One of the first things on the new manager’s agenda is to reorganize the store and reformat the pricing.

“We want to generate as much income as we can to do as much good as we can for the community,” he stressed. “After we sold down the furniture fairly quickly, God blessed us with a big donation from Delagrange, resupplying the furniture section with some good, quality pieces. We hope to get some money from the sales and use it toward our ministry.”

Fagan also cited some new products in the front of the store at 1600 S. Calhoun St., such as shampoos, toothpaste and toothbrushes purchased from drugstore closeouts a couple of months ago. “These items give our customers a way to get some of these everyday necessities and save money,” he said.

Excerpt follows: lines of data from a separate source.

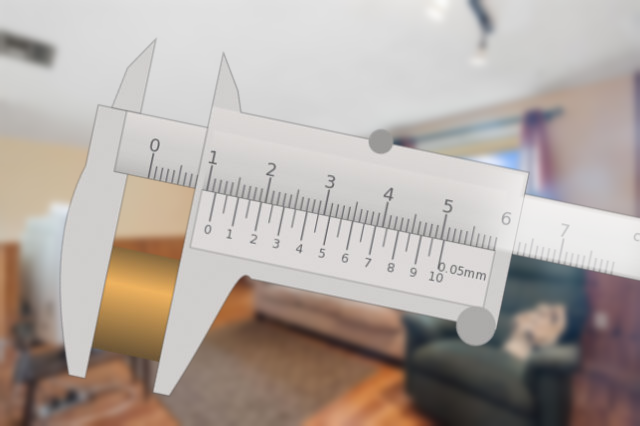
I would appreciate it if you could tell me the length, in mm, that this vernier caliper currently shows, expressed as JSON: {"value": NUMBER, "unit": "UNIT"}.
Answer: {"value": 11.5, "unit": "mm"}
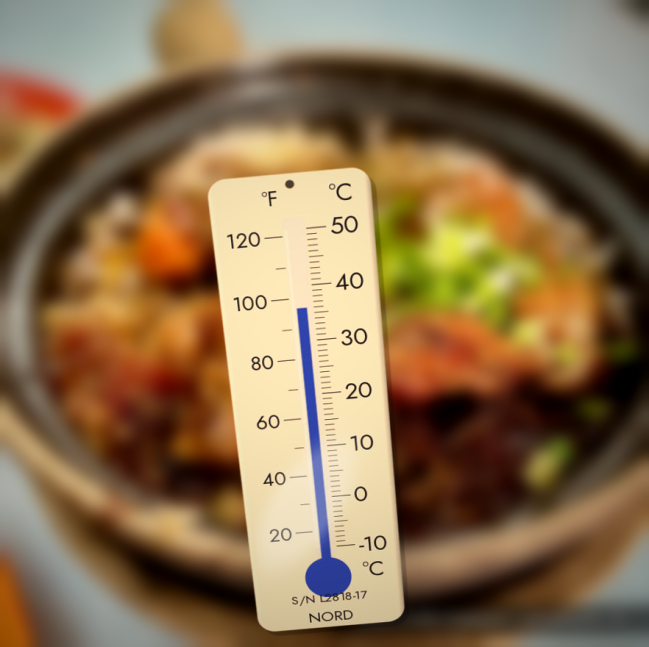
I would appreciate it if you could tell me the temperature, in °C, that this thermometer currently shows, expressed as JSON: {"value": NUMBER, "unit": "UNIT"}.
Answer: {"value": 36, "unit": "°C"}
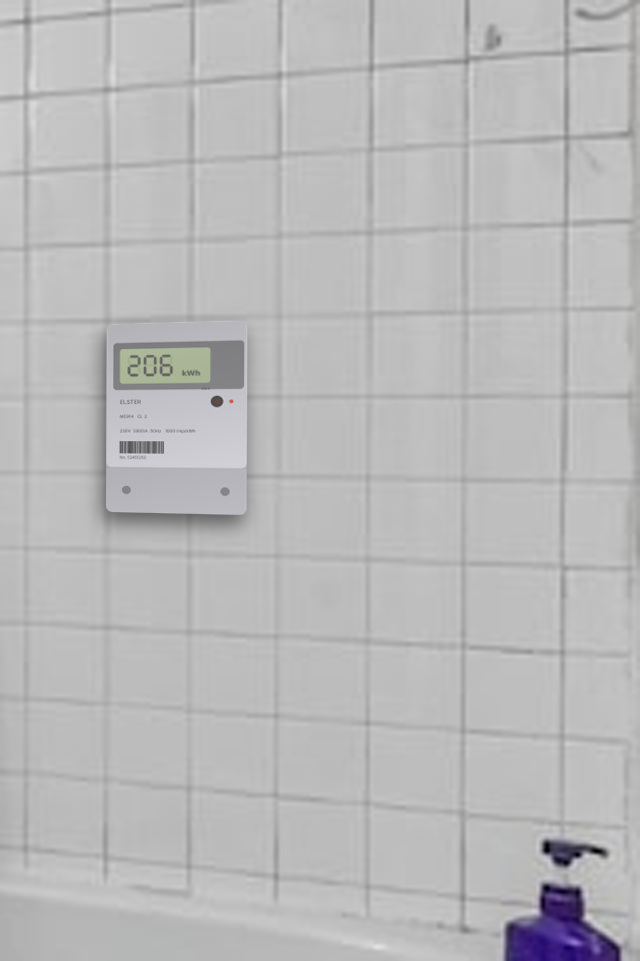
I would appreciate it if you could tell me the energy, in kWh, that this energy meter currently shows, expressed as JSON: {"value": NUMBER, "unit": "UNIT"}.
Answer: {"value": 206, "unit": "kWh"}
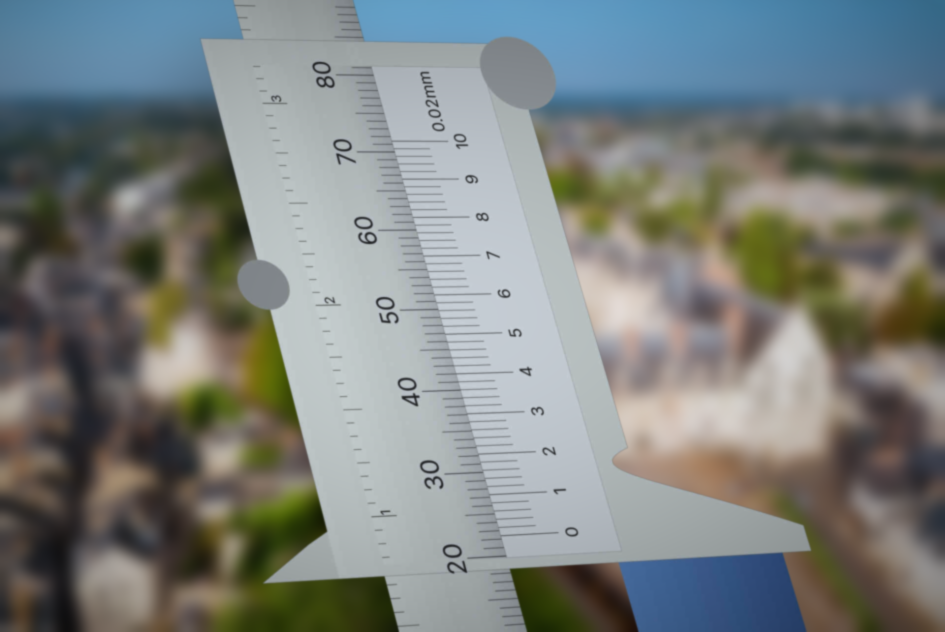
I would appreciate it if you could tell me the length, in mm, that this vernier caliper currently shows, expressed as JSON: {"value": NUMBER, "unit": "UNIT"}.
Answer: {"value": 22.4, "unit": "mm"}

He also talked about two new electronic signs located on the north and south ends of the building that provide time, temperature, store hours and other messages — all computer programmed from his office.

Beginning on April 1, the thrift store will be open from 9 a.m. until 3 p.m. on Saturdays instead of closing at 1 p.m., allowing more time for shopping.

In addition, a new website — svdpsfw.org — is in its beginning stages containing information about the store and the Society of SVDP with plans in the near future to create links to other Catholic websites.

And, finally, the store is looking to purchase a second truck in the next couple of months for its Stuff-A-Truck program, allowing more parishes to fill a truck with donated clothing items and small furniture on a weekend.

“Sales at the thrift store do two things,” Fagan concluded. “They help the poor by providing a place for people who can’t afford things to come in and get items at a cheaper price, and the money others spend supports the St. Vincent de Paul Society mission.”